Stated problem
Extract each line of the records that contains the string "fontname".
═════ Records to use
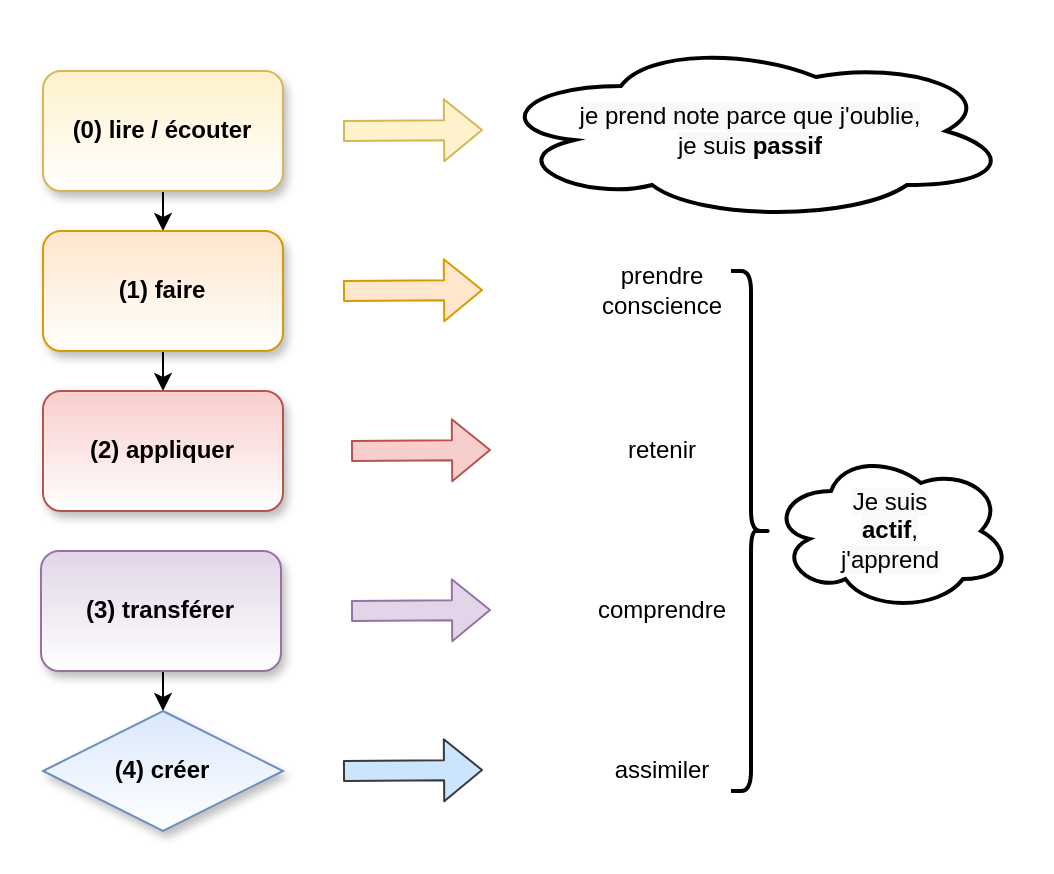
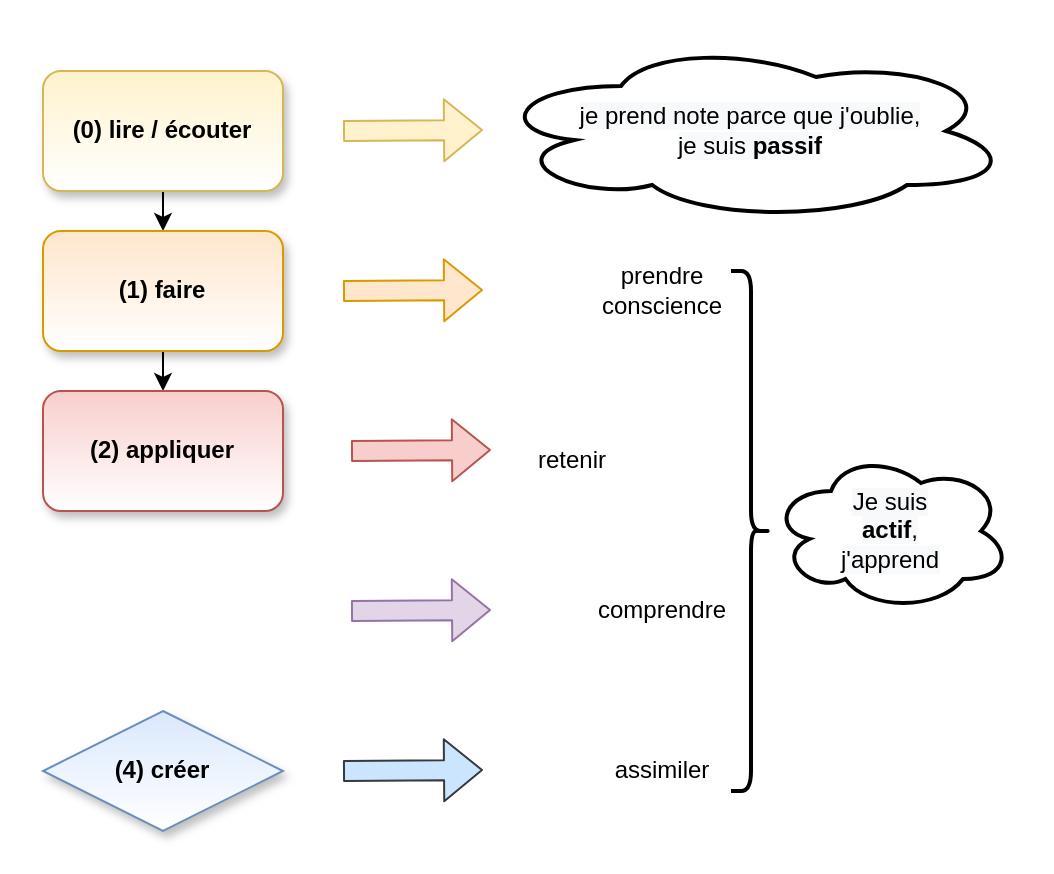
  <mxCell id="0" />
  <mxCell id="1" parent="0" />
  <mxCell id="2" style="edgeStyle=orthogonalEdgeStyle;rounded=0;orthogonalLoop=1;jettySize=auto;html=1;exitX=0.5;exitY=1;exitDx=0;exitDy=0;entryX=0.5;entryY=0;entryDx=0;entryDy=0;" parent="1" source="3" target="5" edge="1"><mxGeometry relative="1" as="geometry" /></mxCell>
  <mxCell id="3" value="&lt;b&gt;(0) lire / écouter&lt;/b&gt;" style="rounded=1;whiteSpace=wrap;html=1;fillColor=#fff2cc;strokeColor=#d6b656;gradientColor=#ffffff;shadow=1;glass=0;" parent="1" vertex="1"><mxGeometry x="21" y="35" width="120" height="60" as="geometry" /></mxCell>
  <mxCell id="4" style="edgeStyle=orthogonalEdgeStyle;rounded=0;orthogonalLoop=1;jettySize=auto;html=1;exitX=0.5;exitY=1;exitDx=0;exitDy=0;entryX=0.5;entryY=0;entryDx=0;entryDy=0;" parent="1" source="5" target="6" edge="1"><mxGeometry relative="1" as="geometry" /></mxCell>
  <mxCell id="5" value="&lt;b&gt;(1) faire&lt;/b&gt;" style="rounded=1;whiteSpace=wrap;html=1;fillColor=#ffe6cc;strokeColor=#d79b00;shadow=1;glass=0;gradientColor=#ffffff;" parent="1" vertex="1"><mxGeometry x="21" y="115" width="120" height="60" as="geometry" /></mxCell>
  <mxCell id="6" value="&lt;b&gt;(2) appliquer&lt;/b&gt;" style="rounded=1;whiteSpace=wrap;html=1;fillColor=#f8cecc;strokeColor=#b85450;shadow=1;glass=0;gradientColor=#ffffff;" parent="1" vertex="1"><mxGeometry x="21" y="195" width="120" height="60" as="geometry" /></mxCell>
- <mxCell id="7" style="edgeStyle=orthogonalEdgeStyle;rounded=0;orthogonalLoop=1;jettySize=auto;html=1;exitX=0.5;exitY=1;exitDx=0;exitDy=0;entryX=0.5;entryY=0;entryDx=0;entryDy=0;" parent="1" source="8" target="17" edge="1"><mxGeometry relative="1" as="geometry" /></mxCell>
- <mxCell id="8" value="&lt;b&gt;(3) transférer&lt;/b&gt;" style="rounded=1;whiteSpace=wrap;html=1;fillColor=#e1d5e7;strokeColor=#9673a6;shadow=1;glass=0;gradientColor=#ffffff;" parent="1" vertex="1"><mxGeometry x="20" y="275" width="120" height="60" as="geometry" /></mxCell>
  <mxCell id="9" value="" style="shape=flexArrow;endArrow=classic;html=1;fillColor=#fff2cc;strokeColor=#d6b656;" parent="1" edge="1"><mxGeometry width="50" height="50" relative="1" as="geometry"><mxPoint x="171" y="65" as="sourcePoint" /><mxPoint x="241" y="64.5" as="targetPoint" /></mxGeometry></mxCell>
  <mxCell id="10" value="" style="shape=flexArrow;endArrow=classic;html=1;fillColor=#ffe6cc;strokeColor=#d79b00;" parent="1" edge="1"><mxGeometry width="50" height="50" relative="1" as="geometry"><mxPoint x="171" y="145" as="sourcePoint" /><mxPoint x="241" y="144.5" as="targetPoint" /></mxGeometry></mxCell>
  <mxCell id="11" value="" style="shape=flexArrow;endArrow=classic;html=1;fillColor=#f8cecc;strokeColor=#b85450;" parent="1" edge="1"><mxGeometry width="50" height="50" relative="1" as="geometry"><mxPoint x="175" y="225" as="sourcePoint" /><mxPoint x="245" y="224.5" as="targetPoint" /></mxGeometry></mxCell>
  <mxCell id="12" value="" style="shape=flexArrow;endArrow=classic;html=1;fillColor=#e1d5e7;strokeColor=#9673a6;" parent="1" edge="1"><mxGeometry width="50" height="50" relative="1" as="geometry"><mxPoint x="175" y="305" as="sourcePoint" /><mxPoint x="245" y="304.5" as="targetPoint" /></mxGeometry></mxCell>
  <mxCell id="13" value="prendre conscience" style="text;html=1;strokeColor=none;fillColor=none;align=center;verticalAlign=middle;whiteSpace=wrap;rounded=0;shadow=1;glass=0;" parent="1" vertex="1"><mxGeometry x="311" y="135" width="40" height="20" as="geometry" /></mxCell>
  <mxCell id="14" value="comprendre" style="text;html=1;strokeColor=none;fillColor=none;align=center;verticalAlign=middle;whiteSpace=wrap;rounded=0;shadow=1;glass=0;" parent="1" vertex="1"><mxGeometry x="311" y="295" width="40" height="20" as="geometry" /></mxCell>
  <mxCell id="15" value="assimiler" style="text;html=1;strokeColor=none;fillColor=none;align=center;verticalAlign=middle;whiteSpace=wrap;rounded=0;shadow=1;glass=0;" parent="1" vertex="1"><mxGeometry x="311" y="375" width="40" height="20" as="geometry" /></mxCell>
  <mxCell id="16" value="" style="shape=curlyBracket;whiteSpace=wrap;html=1;rounded=1;flipH=1;shadow=0;glass=0;gradientColor=#ffffff;align=left;strokeWidth=2;" parent="1" vertex="1"><mxGeometry x="365" y="135" width="20" height="260" as="geometry" /></mxCell>
  <mxCell id="17" value="&lt;b&gt;(4) créer&lt;/b&gt;" style="rhombus;whiteSpace=wrap;html=1;fillColor=#dae8fc;strokeColor=#6c8ebf;shadow=1;glass=0;gradientColor=#ffffff;" parent="1" vertex="1"><mxGeometry x="21" y="355" width="120" height="60" as="geometry" /></mxCell>
  <mxCell id="18" value="" style="shape=flexArrow;endArrow=classic;html=1;fillColor=#cce5ff;strokeColor=#36393d;" parent="1" edge="1"><mxGeometry width="50" height="50" relative="1" as="geometry"><mxPoint x="171" y="385" as="sourcePoint" /><mxPoint x="241" y="384.5" as="targetPoint" /></mxGeometry></mxCell>
- <mxCell id="19" value="retenir" style="text;html=1;strokeColor=none;fillColor=none;align=center;verticalAlign=middle;whiteSpace=wrap;rounded=0;shadow=1;glass=0;" parent="1" vertex="1"><mxGeometry x="311" y="215" width="40" height="20" as="geometry" /></mxCell>
+ <mxCell id="19" value="retenir" style="text;html=1;strokeColor=none;fillColor=none;align=center;verticalAlign=middle;whiteSpace=wrap;rounded=0;shadow=1;glass=0;" parent="1" vertex="1"><mxGeometry x="266" y="220" width="40" height="20" as="geometry" /></mxCell>
  <mxCell id="20" value="&lt;meta charset=&quot;utf-8&quot;&gt;&lt;span style=&quot;color: rgb(0, 0, 0); font-family: helvetica; font-size: 12px; font-style: normal; font-weight: 400; letter-spacing: normal; text-indent: 0px; text-transform: none; word-spacing: 0px; background-color: rgb(248, 249, 250); display: inline; float: none;&quot;&gt;je prend note parce que j'oublie,&lt;/span&gt;&lt;br style=&quot;color: rgb(0, 0, 0); font-family: helvetica; font-size: 12px; font-style: normal; font-weight: 400; letter-spacing: normal; text-indent: 0px; text-transform: none; word-spacing: 0px; background-color: rgb(248, 249, 250);&quot;&gt;&lt;span style=&quot;color: rgb(0, 0, 0); font-family: helvetica; font-size: 12px; font-style: normal; font-weight: 400; letter-spacing: normal; text-indent: 0px; text-transform: none; word-spacing: 0px; background-color: rgb(248, 249, 250); display: inline; float: none;&quot;&gt;je suis&lt;span&gt;&amp;nbsp;&lt;/span&gt;&lt;/span&gt;&lt;b style=&quot;color: rgb(0, 0, 0); font-family: helvetica; font-size: 12px; font-style: normal; letter-spacing: normal; text-indent: 0px; text-transform: none; word-spacing: 0px; background-color: rgb(248, 249, 250);&quot;&gt;passif&lt;/b&gt;" style="ellipse;shape=cloud;whiteSpace=wrap;html=1;shadow=0;glass=0;strokeWidth=2;gradientColor=#ffffff;align=center;" parent="1" vertex="1"><mxGeometry x="245" y="20" width="260" height="90" as="geometry" /></mxCell>
  <mxCell id="21" value="&lt;meta charset=&quot;utf-8&quot;&gt;&lt;span style=&quot;color: rgb(0, 0, 0); font-family: helvetica; font-size: 12px; font-style: normal; font-weight: 400; letter-spacing: normal; text-align: center; text-indent: 0px; text-transform: none; word-spacing: 0px; background-color: rgb(248, 249, 250); display: inline; float: none;&quot;&gt;Je suis&lt;/span&gt;&lt;br style=&quot;color: rgb(0, 0, 0); font-family: helvetica; font-size: 12px; font-style: normal; font-weight: 400; letter-spacing: normal; text-align: center; text-indent: 0px; text-transform: none; word-spacing: 0px; background-color: rgb(248, 249, 250);&quot;&gt;&lt;b style=&quot;color: rgb(0, 0, 0); font-family: helvetica; font-size: 12px; font-style: normal; letter-spacing: normal; text-align: center; text-indent: 0px; text-transform: none; word-spacing: 0px; background-color: rgb(248, 249, 250);&quot;&gt;actif&lt;/b&gt;&lt;span style=&quot;color: rgb(0, 0, 0); font-family: helvetica; font-size: 12px; font-style: normal; font-weight: 400; letter-spacing: normal; text-align: center; text-indent: 0px; text-transform: none; word-spacing: 0px; background-color: rgb(248, 249, 250); display: inline; float: none;&quot;&gt;,&lt;/span&gt;&lt;br style=&quot;color: rgb(0, 0, 0); font-family: helvetica; font-size: 12px; font-style: normal; font-weight: 400; letter-spacing: normal; text-align: center; text-indent: 0px; text-transform: none; word-spacing: 0px; background-color: rgb(248, 249, 250);&quot;&gt;&lt;span style=&quot;color: rgb(0, 0, 0); font-family: helvetica; font-size: 12px; font-style: normal; font-weight: 400; letter-spacing: normal; text-align: center; text-indent: 0px; text-transform: none; word-spacing: 0px; background-color: rgb(248, 249, 250); display: inline; float: none;&quot;&gt;j'apprend&lt;/span&gt;" style="ellipse;shape=cloud;whiteSpace=wrap;html=1;shadow=0;glass=0;strokeWidth=2;gradientColor=#ffffff;align=center;" parent="1" vertex="1"><mxGeometry x="385" y="225" width="120" height="80" as="geometry" /></mxCell>
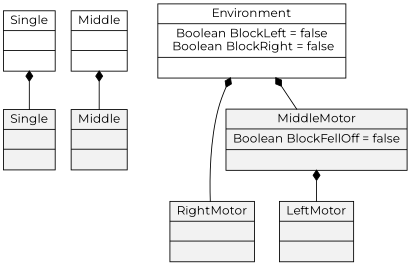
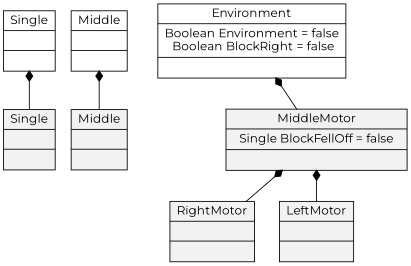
  digraph {
    fontname=Montserrat
    node [fontname=Montserrat shape=record fillcolor=gray95 style=filled]
    edge [arrowtail=diamond dir=back fontname=Montserrat]
    n1 [label="{Single||}" fillcolor="" style=""]
    n2 [label="{Single||}"]
    n3 [label="{Middle||}" fillcolor="" style=""]
    n4 [label="{Middle||}"]
-   n5 [label="{Environment|Boolean BlockLeft = false\n Boolean BlockRight = false|}" fillcolor="" style=""]
+   n5 [label="{Environment|Boolean Environment = false\n Boolean BlockRight = false|}" fillcolor="" style=""]
    n6 [label="{RightMotor||}"]
-   n7 [label="{MiddleMotor|Boolean BlockFellOff = false|}"]
+   n7 [label="{MiddleMotor|Single BlockFellOff = false|}"]
    n8 [label="{LeftMotor||}"]
    n1 -> n2
    n3 -> n4
-   n5 -> n6
+   n7 -> n6
    n5 -> n7
    n7 -> n8
  }
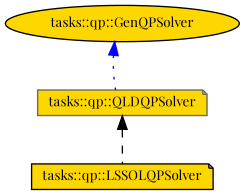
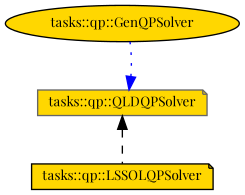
  digraph {
    fontname="Playfair Display"
    node [color=black fillcolor=gold fontname="Playfair Display" fontsize=10 shape=note style=filled]
    edge [dir=back fontname="Playfair Display" fontsize=10 labelfontname=Helvetica labelfontsize=10]
    n1 [fontcolor=black height=0.2 label="tasks::qp::GenQPSolver" shape=ellipse width=0.4]
    n2 [color=gray40 height=0.2 label="tasks::qp::QLDQPSolver" width=0.4]
    n3 [height=0.2 label="tasks::qp::LSSOLQPSolver" width=0.4]
-   n1 -> n2 [color=blue style=dotted]
+   n2 -> n1 [color=blue style=dotted]
    n2 -> n3 [color=black style=dashed]
  }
══════════
Reply
    fontname=Montserrat
    node [fontname=Montserrat shape=record fillcolor=gray95 style=filled]
    edge [arrowtail=diamond dir=back fontname=Montserrat]
    fontname="Playfair Display"
    node [color=black fillcolor=gold fontname="Playfair Display" fontsize=10 shape=note style=filled]
    edge [dir=back fontname="Playfair Display" fontsize=10 labelfontname=Helvetica labelfontsize=10]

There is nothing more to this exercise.